Down to the last line, reproduce the data below exactly.

→ Stored items from a collection
Content starts

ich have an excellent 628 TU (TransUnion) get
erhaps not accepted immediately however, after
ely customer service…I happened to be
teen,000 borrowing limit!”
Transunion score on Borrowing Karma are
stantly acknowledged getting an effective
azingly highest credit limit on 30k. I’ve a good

Content ends

→ ANSWER
ich have an excellent 628 TU (TransUnion) get
erhaps not accepted immediately however, after
ely customer service…I happened to be
teen,000 borrowing limit!”
Transunion score on Borrowing Karma are
stantly acknowledged getting an effective
azingly highest credit limit on 30k. I’ve a good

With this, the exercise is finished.